In a hearing on Tuesday with members from the U.S. House of Representatives Science Committee, NASA chief Charles Bolden discussed what could be done about asteroids. NASA wants increased funding to improve asteroid technology, as the monitoring systems in place now are not enough. NASA hopes to develop new technology that would divert an object if it were on course to collide with Earth.
"From the information we have, we don't know of an asteroid that will threaten the population of the United States but if it's coming in three weeks, pray," said Bolden.
Experts trying to figure out how to destroy asteroids or meteorites may sound like a plot from a science-fiction movie, but scientists are seriously considering this option. Suggestions of sun-powered space lasers, gravity tractor beams and a nuclear device are some of the technology ideas tossed around.
As NBC reports, the chances of a massive asteroid posing a major threat to the planet are very slim. Scientists have found that a small percentage of asteroids found so far are large enough to be considered severely dangerous.

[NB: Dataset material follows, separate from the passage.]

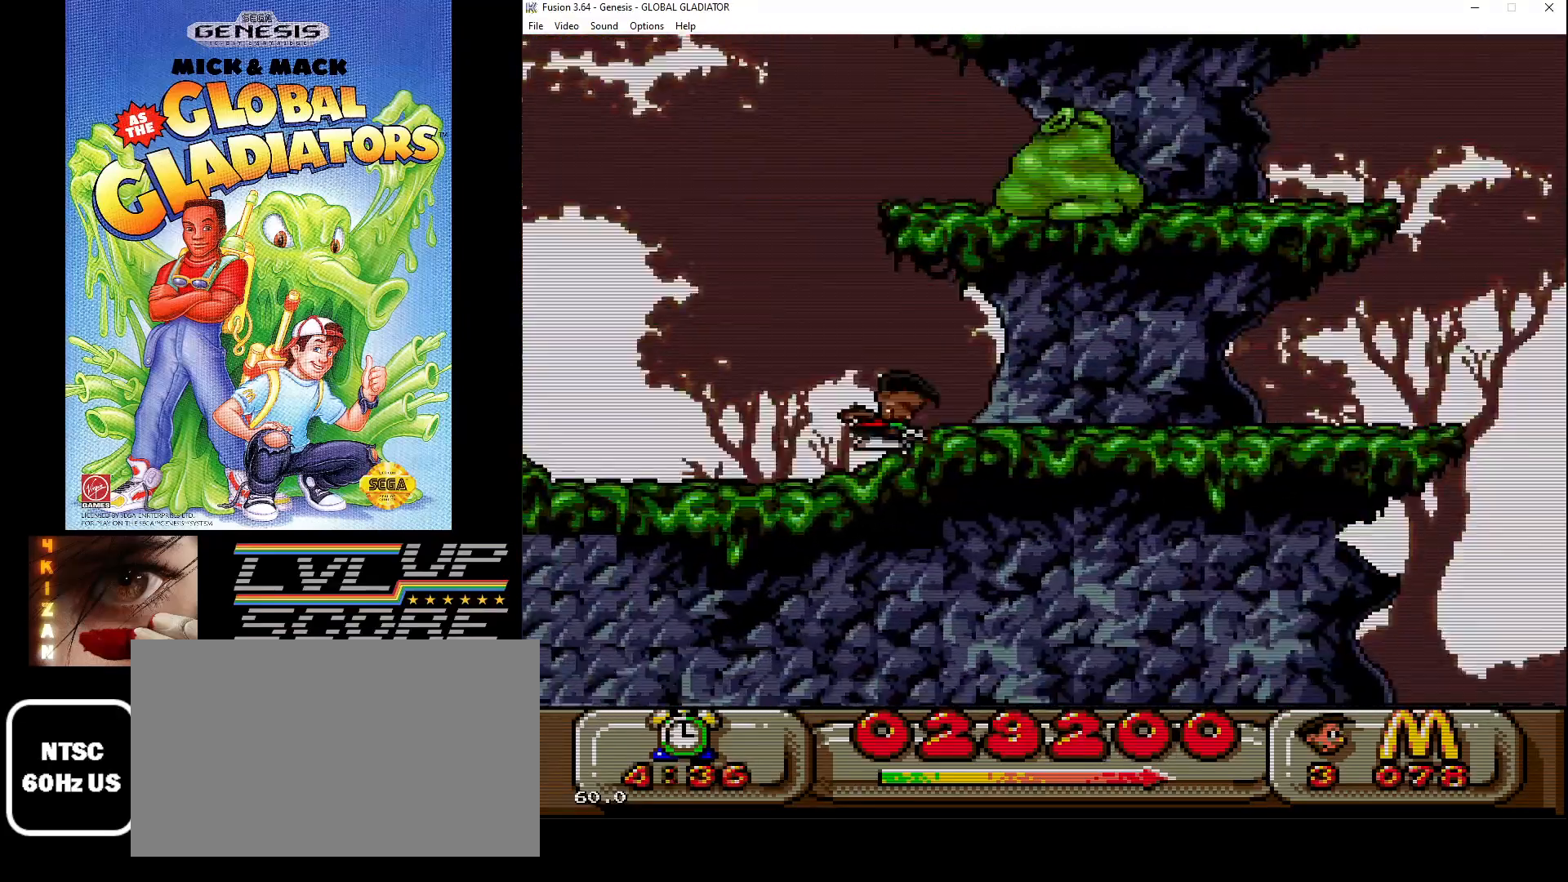
{"buttons": ["DPAD_RIGHT"], "events": [[17, "C", "up"], [133, "B", "down"], [200, "B", "up"], [267, "B", "down"], [367, "B", "up"], [467, "DPAD_RIGHT", "down"]]}
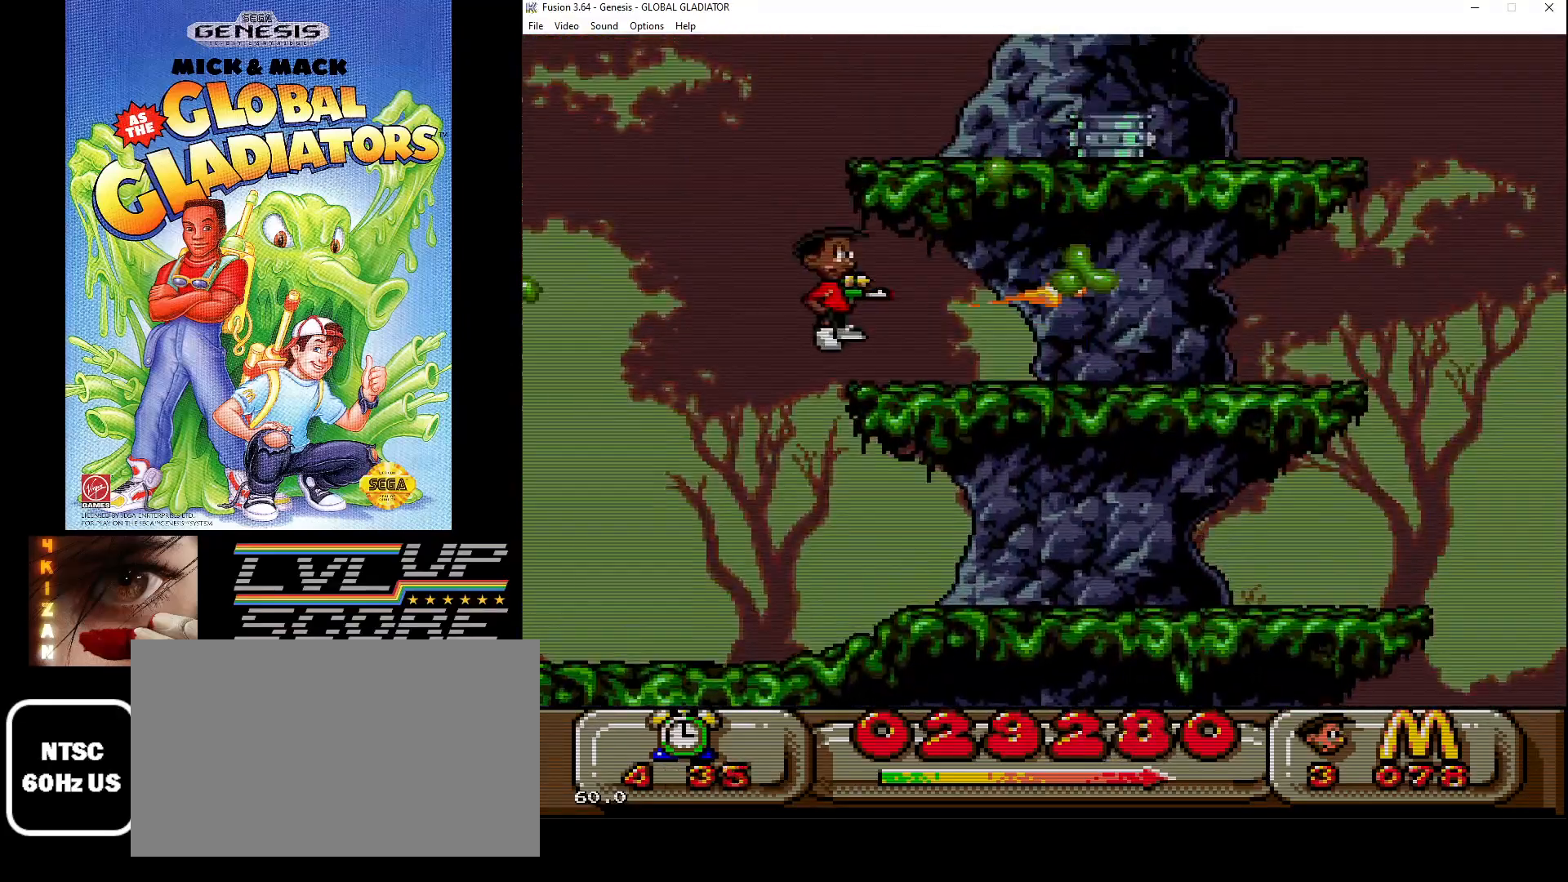
{"buttons": ["C"], "events": [[183, "DPAD_RIGHT", "up"], [283, "C", "down"]]}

Space rocks that large are estimated to hit Earth once every 1,000 years.
"The odds of a near-Earth object strike causing massive casualties and destruction of infrastructure are very small, but the potential consequences of such an event are so large it makes sense to takes the risk seriously," said White House science advisor John Holdren.
NASA has found and continues to track 95 percent of the largest space rocks, which have diameters of .62 miles or larger. "An asteroid of that size, a kilometer or bigger, could plausibly end civilization," said Holdren to legislators at the hearing.
Last month, a meteorite exploded in the sky above Russia and injured about 1,500 people. Many of the injuries were due to flying glass that came from shattered windows caused by shock waves of the intense explosion. The explosion was compared to an atomic bomb and was estimated to be 30 times more powerful than the one that destroyed Hiroshima.